Пучеглазый всерьез вознамерился сесть на серого. Но тот забаловался, не стоит на месте, взбрыкивает и кружит. Пытаясь сесть, разбойник даже про ружье свое забыл. Лежит оно себе, где упало… А что, если?.. Внезапная мысль обожгла меня. Двумя прыжками достиг я ружья, схватил его и навел на верзилу.

— А ну! Слезай к чертовой матери! — грозно закричал я.

— Ой-бай! — замахала руками Арзы-апа. — Сорванец! Чтоб тебя! Ой-бай! Брось сейчас же! Беды не оберемся!

Но сама близко не подходит.

Пучеглазый смотрит на меня с интересом и посмеивается.

— Не стреляет ружьишко-то, — сказал он вдруг. — Капсюли отсырели, видать. Ночью в степи холодно было, а под утро роса выпала. Вон за той скалой только что застал я спящую козочку. Пригрелась красавица на солнышке. Я прицелился, спустил собачку, а ружье осечку дало. Я снова оттянул затвор — р-р-раз. Осечка. Я тогда другой патрон вставил. Осечка! Снова и снова — осечка. Тут уж я разозлился, подошел поближе да как запущу в нее ружьем. Козочка вскочила — и ну бежать, только стук пошел по камням. Досада меня взяла. Такое мясо упустил. Еду злой как черт, а тут вы попались. Нашу встречу сам бог послал. Эй, мальчик! Ты все-таки не шути с ружьем. Оно не стреляет, но все равно нельзя играть с оружием.

Но я продолжал целиться в него. Мушка так и пляшет между его выпученными глазами. Я понимаю, что у меня сильно дрожат руки. Трудно целить в человека. А тут еще Арзы-апа причитает:

— О-о-о, не успел родиться, а уж на чужую жизнь замахивается! Брось ружье! Брось, паскудник! Еще в чреве матери узрел ты смерть своего отца, теперь свою видеть хочешь? — И все всплескивает руками.

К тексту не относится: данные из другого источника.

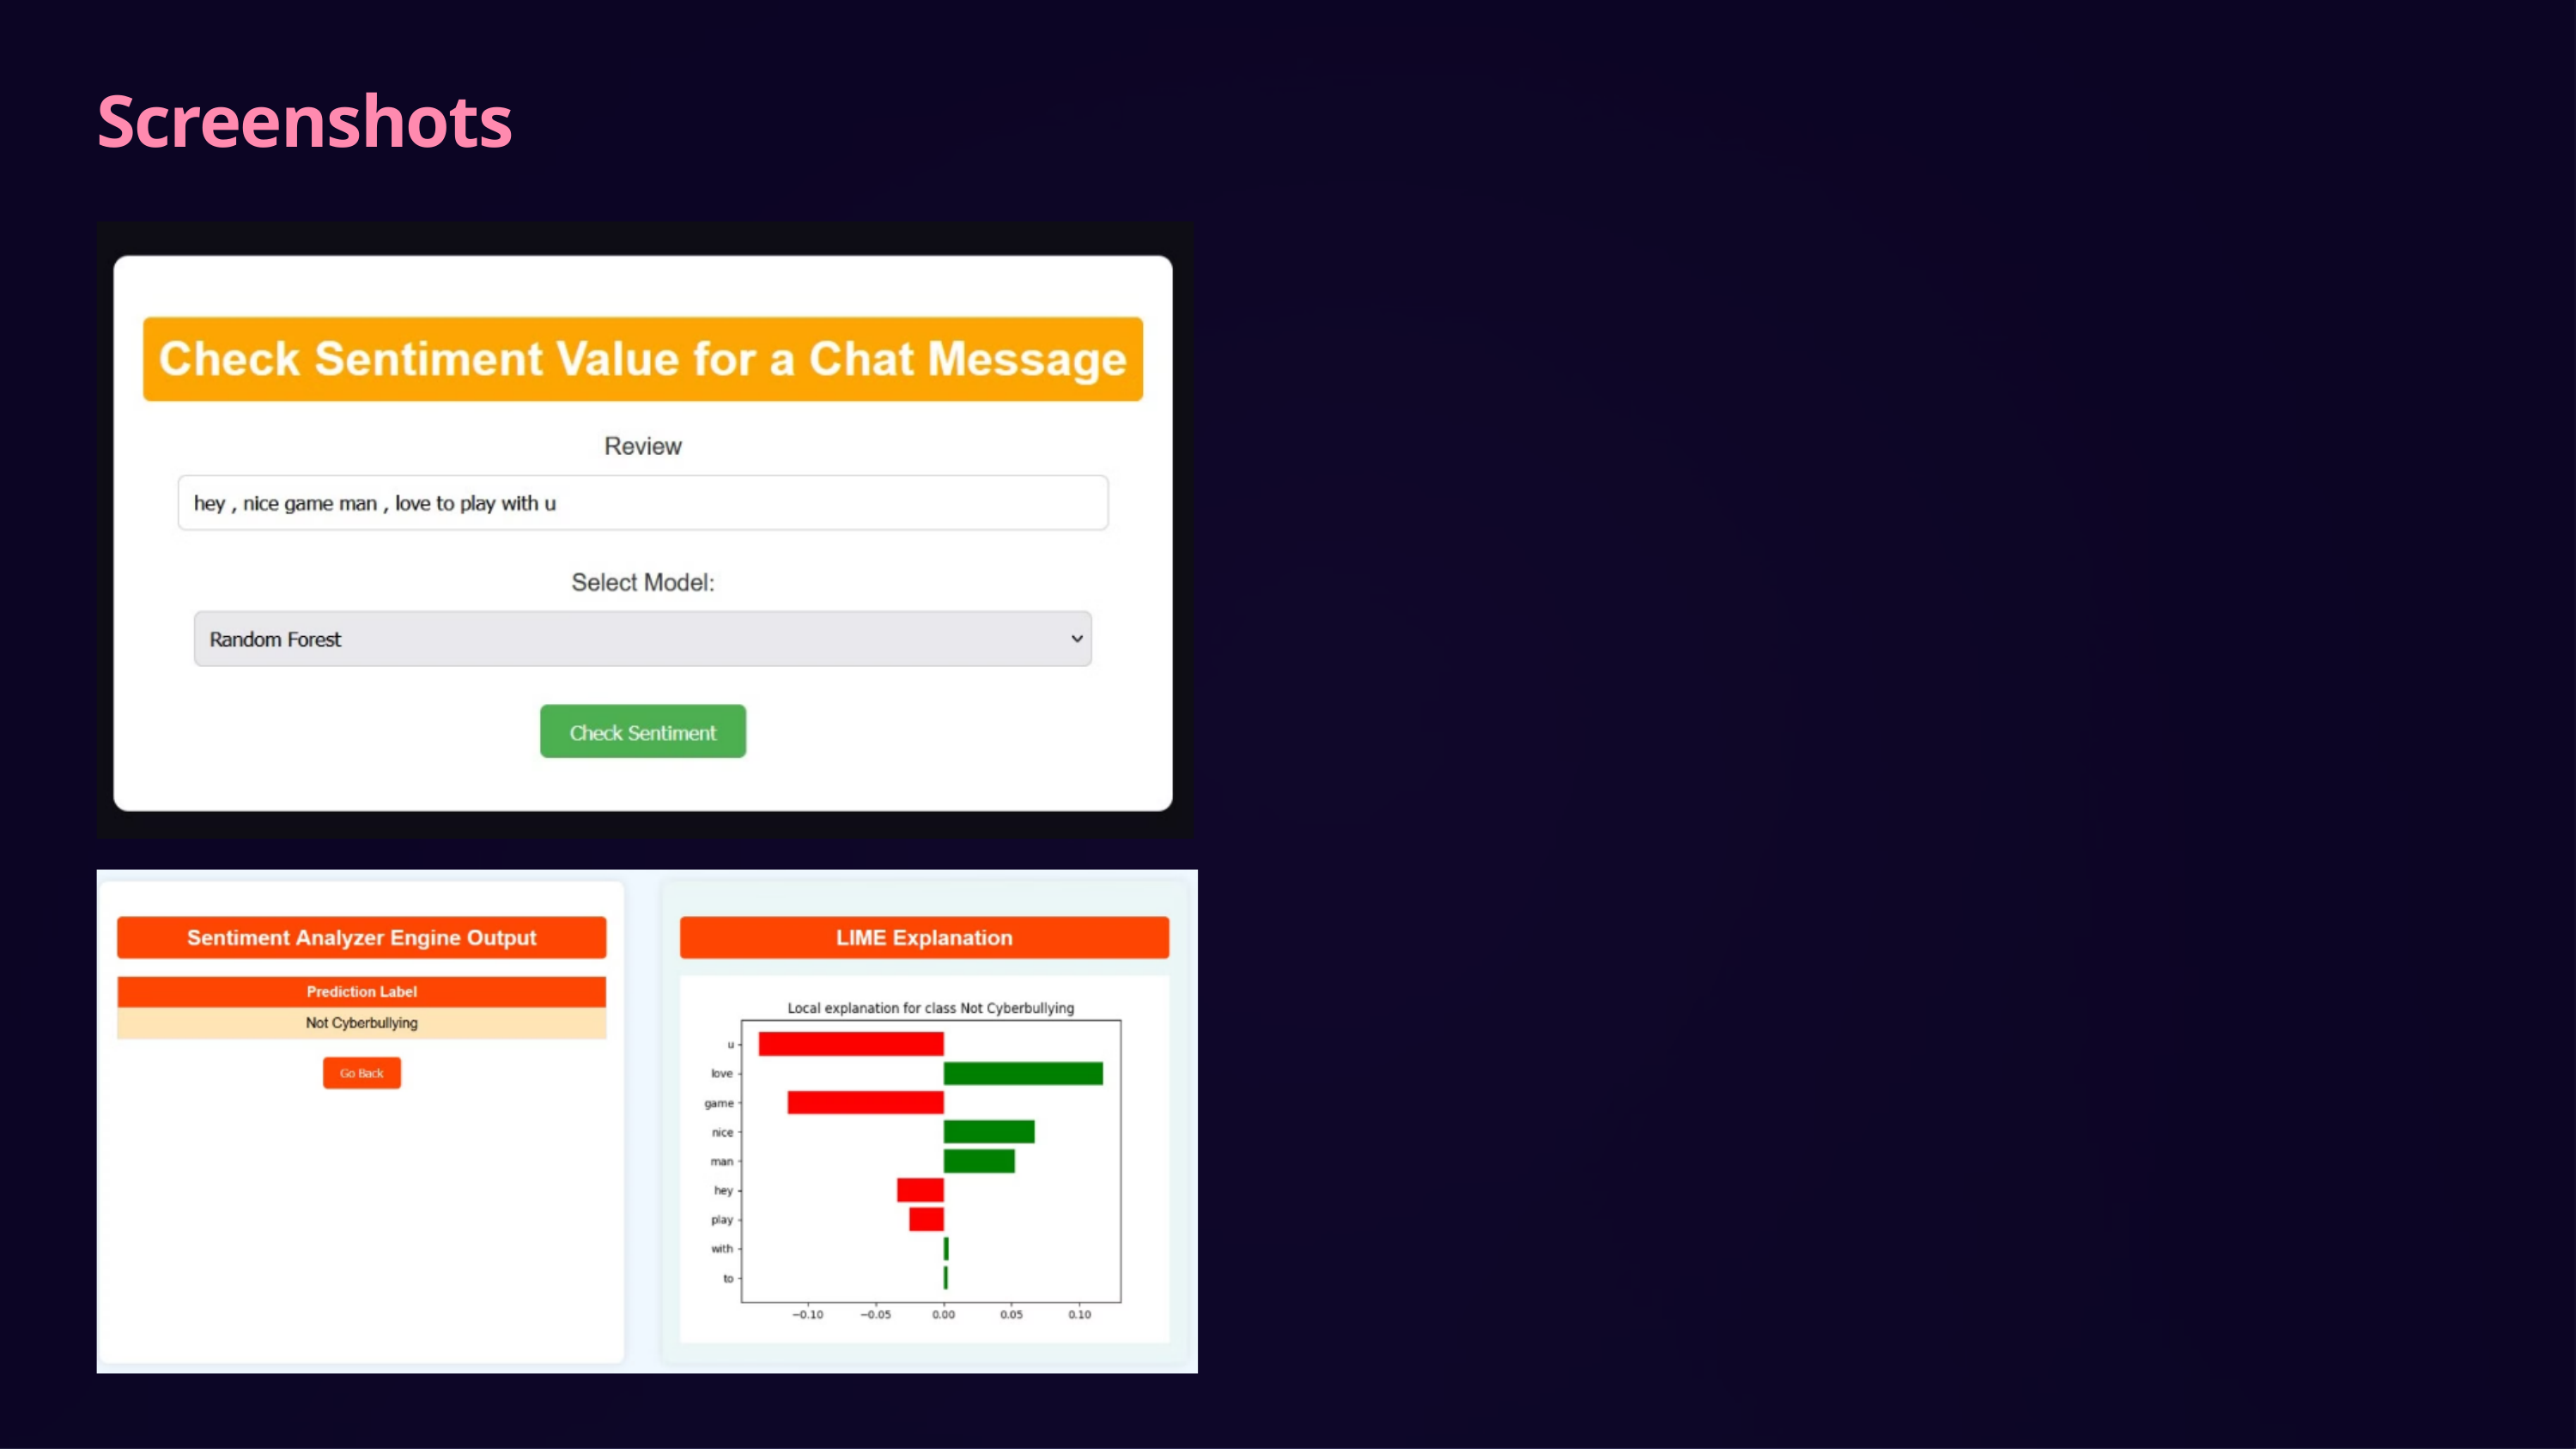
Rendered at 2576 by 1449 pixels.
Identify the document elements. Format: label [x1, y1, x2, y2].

text_box [0, 0, 2576, 1449]
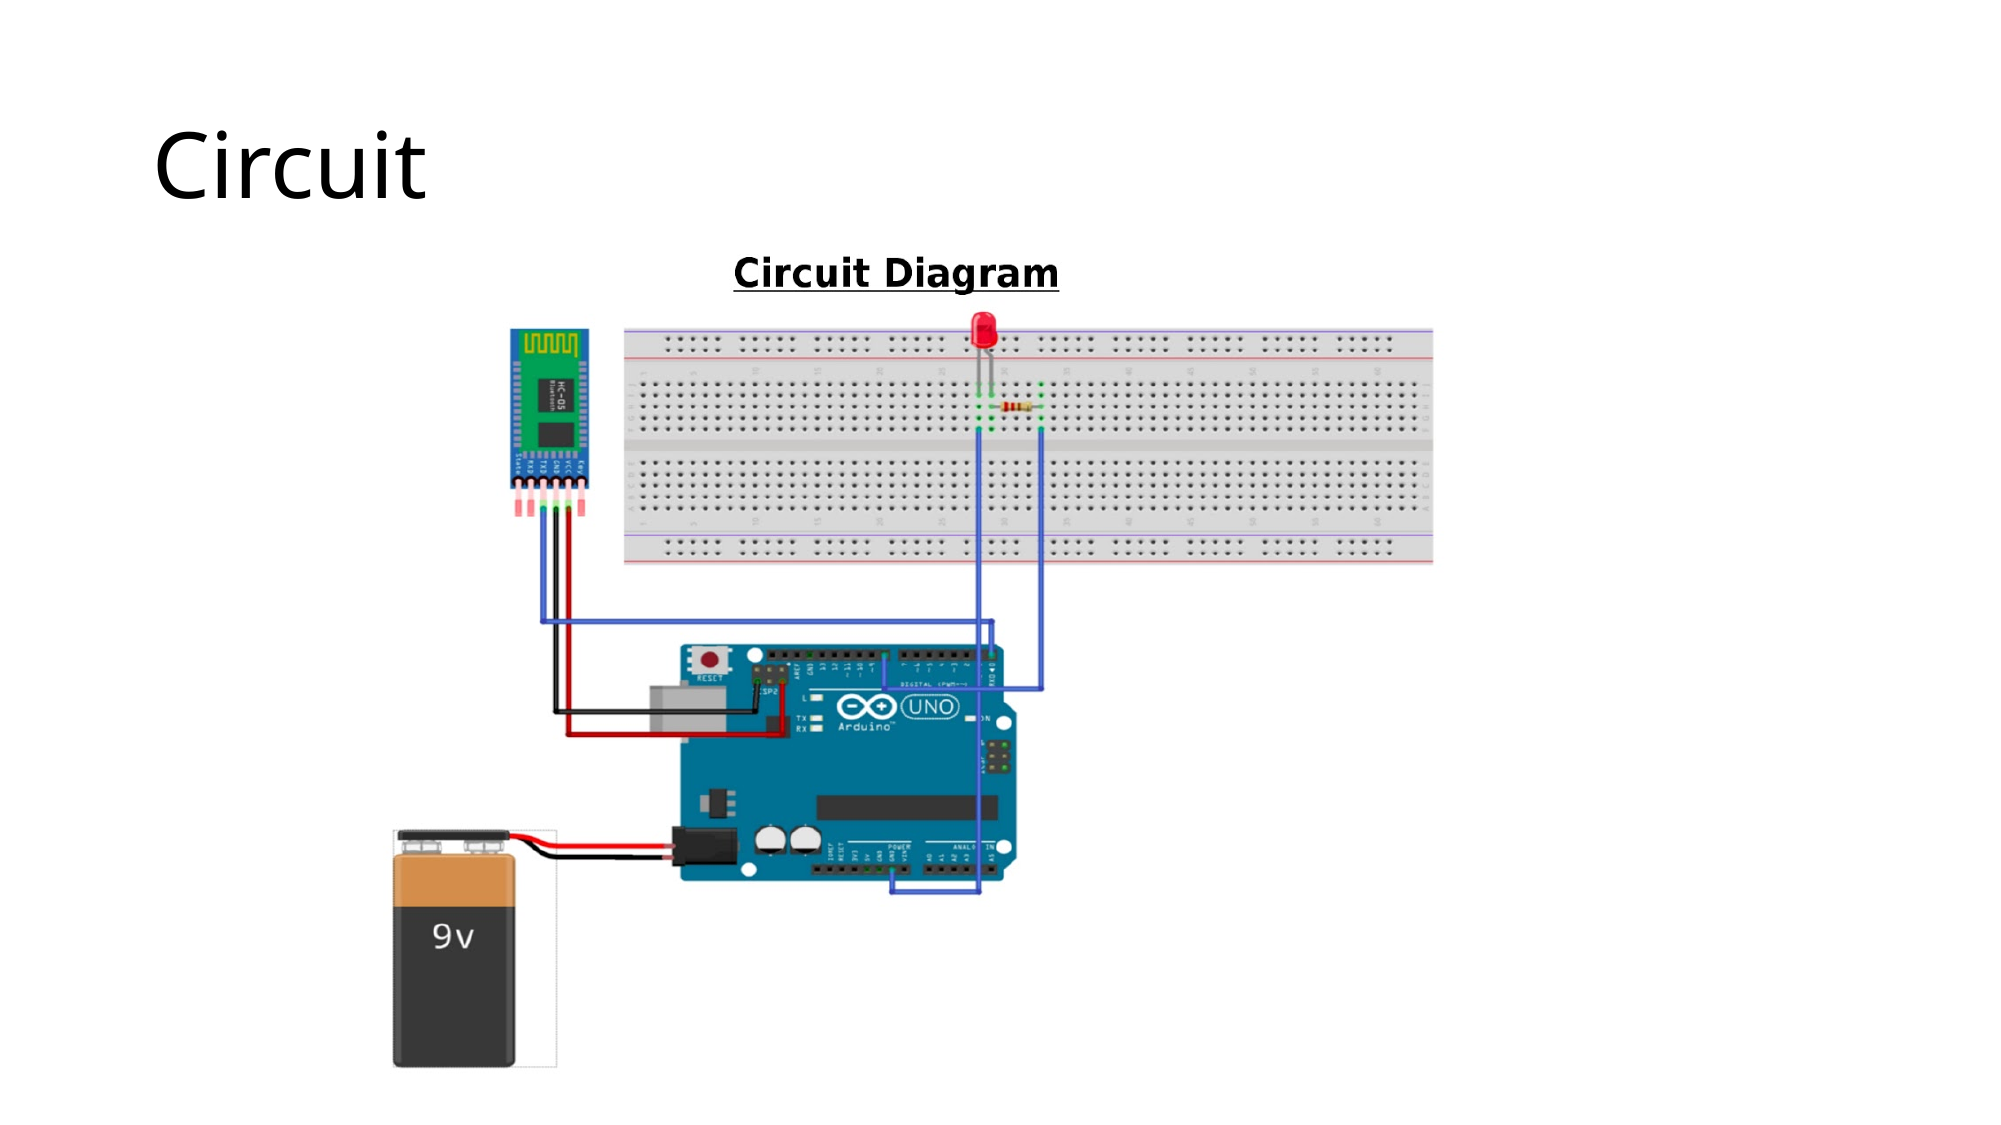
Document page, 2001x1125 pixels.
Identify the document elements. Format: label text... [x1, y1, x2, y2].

picture [213, 238, 1627, 1092]
title Circuit [137, 59, 1863, 278]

— Ладно, — сказал я и опустил ружье дулом вниз, но тут увидел на краю утеса нахохлившегося коршуна. Дай, думаю, хоть на нем сорву свою злость.

Вскинул ружье и, почти не целясь, нажал на спусковой крючок. Грохнул выстрел. Все вокруг окуталось едким дымом. Ничего не видать. Показалось, что обрушились горы в это глухое ущелье.

Оправившись от первого страха, я осторожно открыл глаза и увидел на земле распростертого грабителя. Сначала я подумал, что пуля попала в него, но в стороне на камне, распластав широкие крылья, издыхал коршун. Пучеглазый поднял голову. Лицо у него посерело, глаза растерянно мигают. Тихонечко поднялся на ноги. Осторожно ступая, пошел к своей белой ослице. С трудом вдел ногу в стремя, сделанное из пестрой волосяной веревки, и тяжело взгромоздился на животное. Медленным шагом направил он ослицу ко мне, молча протянул руку за ружьем, молча опустил его перед собой вниз дулом, молча погнал ослицу в воду и уехал, ни разу не обернувшись.

— О аруах! О тенгри! Семь лепешек, семь монет! Боги! Аруахи! — заголосила матушка Арзы, бросилась ко мне, сунула палец мне в рот и стала давить на нёбо.

Я стоял как истукан, совершенно разбитый, потеряв способность радоваться и печалиться. Вид мой очень напугал Арзы-апу.

— Бисмилла! Бисмилла! — приговаривала старушка. А всадник на белой ослице все удалялся и удалялся.